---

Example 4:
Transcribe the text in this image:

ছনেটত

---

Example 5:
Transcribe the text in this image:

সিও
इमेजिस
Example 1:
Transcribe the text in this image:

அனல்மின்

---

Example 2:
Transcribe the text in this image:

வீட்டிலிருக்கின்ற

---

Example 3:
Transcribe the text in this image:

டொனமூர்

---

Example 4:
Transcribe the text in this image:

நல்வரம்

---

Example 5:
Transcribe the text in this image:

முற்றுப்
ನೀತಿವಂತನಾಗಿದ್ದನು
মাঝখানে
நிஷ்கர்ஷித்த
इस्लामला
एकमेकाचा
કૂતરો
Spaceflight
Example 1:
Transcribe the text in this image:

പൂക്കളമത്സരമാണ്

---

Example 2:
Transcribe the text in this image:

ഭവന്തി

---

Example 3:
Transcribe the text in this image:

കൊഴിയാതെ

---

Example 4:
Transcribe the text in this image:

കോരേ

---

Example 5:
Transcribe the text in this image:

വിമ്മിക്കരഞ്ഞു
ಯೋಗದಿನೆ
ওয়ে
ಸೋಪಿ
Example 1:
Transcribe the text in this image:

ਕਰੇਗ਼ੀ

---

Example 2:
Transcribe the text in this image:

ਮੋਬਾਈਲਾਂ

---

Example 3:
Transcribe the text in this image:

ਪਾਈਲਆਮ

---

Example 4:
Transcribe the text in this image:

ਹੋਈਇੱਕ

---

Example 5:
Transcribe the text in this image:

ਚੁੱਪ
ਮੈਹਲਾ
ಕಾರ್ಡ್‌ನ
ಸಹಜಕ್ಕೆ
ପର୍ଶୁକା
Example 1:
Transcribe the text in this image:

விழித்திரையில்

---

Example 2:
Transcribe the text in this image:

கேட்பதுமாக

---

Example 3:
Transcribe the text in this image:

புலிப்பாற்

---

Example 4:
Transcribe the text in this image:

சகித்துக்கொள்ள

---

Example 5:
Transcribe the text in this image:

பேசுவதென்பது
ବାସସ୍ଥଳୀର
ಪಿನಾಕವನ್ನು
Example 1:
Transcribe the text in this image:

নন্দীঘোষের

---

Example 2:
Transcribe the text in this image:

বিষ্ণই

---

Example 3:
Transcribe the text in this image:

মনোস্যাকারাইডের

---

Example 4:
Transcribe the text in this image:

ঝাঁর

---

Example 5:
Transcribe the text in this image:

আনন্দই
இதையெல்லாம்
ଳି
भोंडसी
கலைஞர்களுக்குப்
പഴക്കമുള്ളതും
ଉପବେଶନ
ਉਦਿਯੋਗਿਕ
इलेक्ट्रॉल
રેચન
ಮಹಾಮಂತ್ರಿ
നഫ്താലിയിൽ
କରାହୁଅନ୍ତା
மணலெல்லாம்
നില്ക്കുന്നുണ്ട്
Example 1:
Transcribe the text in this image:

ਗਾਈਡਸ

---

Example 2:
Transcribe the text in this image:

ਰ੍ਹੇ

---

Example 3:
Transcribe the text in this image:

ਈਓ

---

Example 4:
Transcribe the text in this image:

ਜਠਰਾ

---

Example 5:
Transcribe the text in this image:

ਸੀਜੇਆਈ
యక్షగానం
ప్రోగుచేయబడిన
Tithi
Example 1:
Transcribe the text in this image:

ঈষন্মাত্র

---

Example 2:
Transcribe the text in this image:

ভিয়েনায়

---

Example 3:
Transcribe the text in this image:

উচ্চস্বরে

:::

__Problem to solve__. Every line of the data should be output exactly as it was given.

__Your solution__.
---

Example 4:
Transcribe the text in this image:

ছনেটত

---

Example 5:
Transcribe the text in this image:

সিও
इमेजिस
Example 1:
Transcribe the text in this image:

அனல்மின்

---

Example 2:
Transcribe the text in this image:

வீட்டிலிருக்கின்ற

---

Example 3:
Transcribe the text in this image:

டொனமூர்

---

Example 4:
Transcribe the text in this image:

நல்வரம்

---

Example 5:
Transcribe the text in this image:

முற்றுப்
ನೀತಿವಂತನಾಗಿದ್ದನು
মাঝখানে
நிஷ்கர்ஷித்த
इस्लामला
एकमेकाचा
કૂતરો
Spaceflight
Example 1:
Transcribe the text in this image:

പൂക്കളമത്സരമാണ്

---

Example 2:
Transcribe the text in this image:

ഭവന്തി

---

Example 3:
Transcribe the text in this image:

കൊഴിയാതെ

---

Example 4:
Transcribe the text in this image:

കോരേ

---

Example 5:
Transcribe the text in this image:

വിമ്മിക്കരഞ്ഞു
ಯೋಗದಿನೆ
ওয়ে
ಸೋಪಿ
Example 1:
Transcribe the text in this image:

ਕਰੇਗ਼ੀ

---

Example 2:
Transcribe the text in this image:

ਮੋਬਾਈਲਾਂ

---

Example 3:
Transcribe the text in this image:

ਪਾਈਲਆਮ

---

Example 4:
Transcribe the text in this image:

ਹੋਈਇੱਕ

---

Example 5:
Transcribe the text in this image:

ਚੁੱਪ
ਮੈਹਲਾ
ಕಾರ್ಡ್‌ನ
ಸಹಜಕ್ಕೆ
ପର୍ଶୁକା
Example 1:
Transcribe the text in this image:

விழித்திரையில்

---

Example 2:
Transcribe the text in this image:

கேட்பதுமாக

---

Example 3:
Transcribe the text in this image:

புலிப்பாற்

---

Example 4:
Transcribe the text in this image:

சகித்துக்கொள்ள

---

Example 5:
Transcribe the text in this image:

பேசுவதென்பது
ବାସସ୍ଥଳୀର
ಪಿನಾಕವನ್ನು
Example 1:
Transcribe the text in this image:

নন্দীঘোষের

---

Example 2:
Transcribe the text in this image:

বিষ্ণই

---

Example 3:
Transcribe the text in this image:

মনোস্যাকারাইডের

---

Example 4:
Transcribe the text in this image:

ঝাঁর

---

Example 5:
Transcribe the text in this image:

আনন্দই
இதையெல்லாம்
ଳି
भोंडसी
கலைஞர்களுக்குப்
പഴക്കമുള്ളതും
ଉପବେଶନ
ਉਦਿਯੋਗਿਕ
इलेक्ट्रॉल
રેચન
ಮಹಾಮಂತ್ರಿ
നഫ്താലിയിൽ
କରାହୁଅନ୍ତା
மணலெல்லாம்
നില്ക്കുന്നുണ്ട്
Example 1:
Transcribe the text in this image:

ਗਾਈਡਸ

---

Example 2:
Transcribe the text in this image:

ਰ੍ਹੇ

---

Example 3:
Transcribe the text in this image:

ਈਓ

---

Example 4:
Transcribe the text in this image:

ਜਠਰਾ

---

Example 5:
Transcribe the text in this image:

ਸੀਜੇਆਈ
యక్షగానం
ప్రోగుచేయబడిన
Tithi
Example 1:
Transcribe the text in this image:

ঈষন্মাত্র

---

Example 2:
Transcribe the text in this image:

ভিয়েনায়

---

Example 3:
Transcribe the text in this image:

উচ্চস্বরে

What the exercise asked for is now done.